Les Petites News

La mobilité demain selon Joël de Rosnay


Carte Blanche à 

Joël de Rosnay




 Nos rapports à la mobilité  et à l’énergie dans les années venir

Tout d’abord, il ne faut pas oublier que la mobilité concerne bien sûr les transports, mais aussi et surtout les hommes, les idées, le numérique et l’énergie. Pour moi, le concept de mobilité au sens large va nous permettre d’entrer dans ce que j’appelle « la société fluide », c’est à dire une société fondée sur l’échange, le partage et les rapports de flux plutôt que sur les rapports de force.

Cette société fluide que j’ai décrite dans mon dernier livre « Surfer la vie » est une société fondée sur le préfixe « co » : Covoiturage, Copartage, cohabitation, Coéducation et Communication. L’aspect collaboratif sera amplifié et renforcé par les réseaux sociaux et l’internet en général, c’est à dire la communication de personne à personne et l’extension générale dans la société de ce que l’on appelle le « pair à pair » (Peer-to-peer en anglais, ou P2P) qui a commencé avec la musique et la vidéo et qui aujourd’hui va se prolonger par tous ces échanges, ces partages, avec le préfixe « Co » et bien entendu ça touchera la mobilité et les énergies.

Je pense en effet que la mobilité du futur sera à la fois une mobilité collective avec de nouveaux systèmes de transport collectifs moins polluants, moins bruyants, plus rapides et plus flexibles. Je pense que nous irons vers une mobilité individuelle de type modulaire, utilisant des véhicules électriques ou hybrides rechargeables capables de parcourir de longues distances grâce à des prolongateurs d’autonomie et des batteries toujours plus performantes. Mais n’oublions pas que les véhicules légers de mobilité auront une grande place dans nos sociétés : il y a aujourd’hui plus de 180 millions de vélos électriques en Chine et le secteur des deux-roues et des quadricycles est promis à un bel avenir.

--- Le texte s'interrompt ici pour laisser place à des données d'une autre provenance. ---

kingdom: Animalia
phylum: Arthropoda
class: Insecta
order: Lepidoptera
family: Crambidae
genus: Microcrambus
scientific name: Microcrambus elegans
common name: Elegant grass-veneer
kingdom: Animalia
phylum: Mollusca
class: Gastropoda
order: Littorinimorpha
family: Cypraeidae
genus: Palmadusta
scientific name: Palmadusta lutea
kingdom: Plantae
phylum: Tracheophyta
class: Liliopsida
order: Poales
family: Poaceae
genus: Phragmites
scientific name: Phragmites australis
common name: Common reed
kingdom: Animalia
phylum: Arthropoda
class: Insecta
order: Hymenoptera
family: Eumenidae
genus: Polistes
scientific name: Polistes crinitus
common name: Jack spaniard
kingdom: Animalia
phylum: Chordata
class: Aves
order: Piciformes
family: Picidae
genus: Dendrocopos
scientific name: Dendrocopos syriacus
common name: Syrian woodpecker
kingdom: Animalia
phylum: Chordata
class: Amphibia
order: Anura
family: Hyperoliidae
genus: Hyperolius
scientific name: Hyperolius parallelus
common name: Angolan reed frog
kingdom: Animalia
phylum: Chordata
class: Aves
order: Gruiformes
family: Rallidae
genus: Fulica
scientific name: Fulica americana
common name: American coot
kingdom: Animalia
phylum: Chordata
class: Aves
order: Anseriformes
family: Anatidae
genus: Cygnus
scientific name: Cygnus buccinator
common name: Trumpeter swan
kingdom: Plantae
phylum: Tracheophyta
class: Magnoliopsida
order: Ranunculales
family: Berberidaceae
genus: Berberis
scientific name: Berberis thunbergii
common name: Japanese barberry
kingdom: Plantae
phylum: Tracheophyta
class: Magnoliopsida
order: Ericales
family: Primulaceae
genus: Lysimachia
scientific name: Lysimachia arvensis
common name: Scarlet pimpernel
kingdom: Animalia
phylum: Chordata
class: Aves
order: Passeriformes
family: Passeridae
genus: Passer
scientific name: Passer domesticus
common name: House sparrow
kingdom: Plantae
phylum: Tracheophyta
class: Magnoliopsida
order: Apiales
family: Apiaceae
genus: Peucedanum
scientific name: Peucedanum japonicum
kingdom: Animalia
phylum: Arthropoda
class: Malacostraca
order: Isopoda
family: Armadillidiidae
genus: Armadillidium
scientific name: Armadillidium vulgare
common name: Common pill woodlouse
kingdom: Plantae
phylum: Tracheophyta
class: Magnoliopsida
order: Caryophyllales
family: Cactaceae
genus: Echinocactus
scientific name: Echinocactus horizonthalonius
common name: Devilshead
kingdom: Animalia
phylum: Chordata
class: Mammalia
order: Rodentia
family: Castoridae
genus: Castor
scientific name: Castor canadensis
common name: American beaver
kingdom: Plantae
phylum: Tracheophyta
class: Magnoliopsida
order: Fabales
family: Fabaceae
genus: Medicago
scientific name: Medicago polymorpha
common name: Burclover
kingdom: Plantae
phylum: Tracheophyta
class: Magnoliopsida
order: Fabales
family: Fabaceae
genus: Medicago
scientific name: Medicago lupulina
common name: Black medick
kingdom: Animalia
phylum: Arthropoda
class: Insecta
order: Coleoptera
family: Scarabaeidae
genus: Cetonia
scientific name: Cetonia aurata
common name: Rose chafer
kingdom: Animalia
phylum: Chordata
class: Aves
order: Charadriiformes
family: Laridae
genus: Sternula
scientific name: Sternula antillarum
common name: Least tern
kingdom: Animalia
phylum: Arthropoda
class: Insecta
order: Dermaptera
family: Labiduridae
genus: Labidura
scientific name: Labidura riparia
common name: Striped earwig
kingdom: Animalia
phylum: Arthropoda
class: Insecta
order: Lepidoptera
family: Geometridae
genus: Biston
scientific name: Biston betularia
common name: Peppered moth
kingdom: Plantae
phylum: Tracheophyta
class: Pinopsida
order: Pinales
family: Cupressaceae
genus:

Aujourd’hui, la voiture électrique ne connait pas encore le succès qui lui est promis car elle est encore chère et son autonomie est limitée. Mais elle est déjà très pertinente pour des flottes municipales, professionnelles ou d’autopartage, et il ne faudrait pas sous-estimer son potentiel incroyable en terme de stockage de l’énergie. 

La voiture électrique est une batterie sociétale mobile qui peut être à la disposition de tous, même si elle n’a qu’un propriétaire. Une voiture reste à peu près 95 % de son temps en stationnement ; avec le système qu’on appelle V2G (pour « Vehicle to Grid »), la voiture électrique pourra céder de l’électricité au réseau intelligent de distribution de l’électricité. Sachant qu’une voiture stocke environ 10 kWh, s’il y a un million de voitures électriques en France en 2020, cela représente 10 GWh de stockage de l’électricité, soit l’équivalent de 10 réacteurs nucléaires !

Dans les débats politiques, la vision systémique manque cruellement et nous sommes pénalisés par une vision extrêmement analytique. Pour les énergies, nous raisonnons encore en termes de centrales ou de filières, alors que le futur énergétique doit se penser en termes de « dé-centrales » interconnectées entre-elles et de matrices multimodales intégrant toutes les énergies renouvelables : du solaire à la biomasse en passant par la l’éolien, la géothermie ou l’hydroélectricité. Ce modèle est valable à condition que ces énergies intermittentes soient combinées à d’autres qui sont fixes et distribuées ensuite dans le Smart Grid qui se met en place progressivement dans le monde entier.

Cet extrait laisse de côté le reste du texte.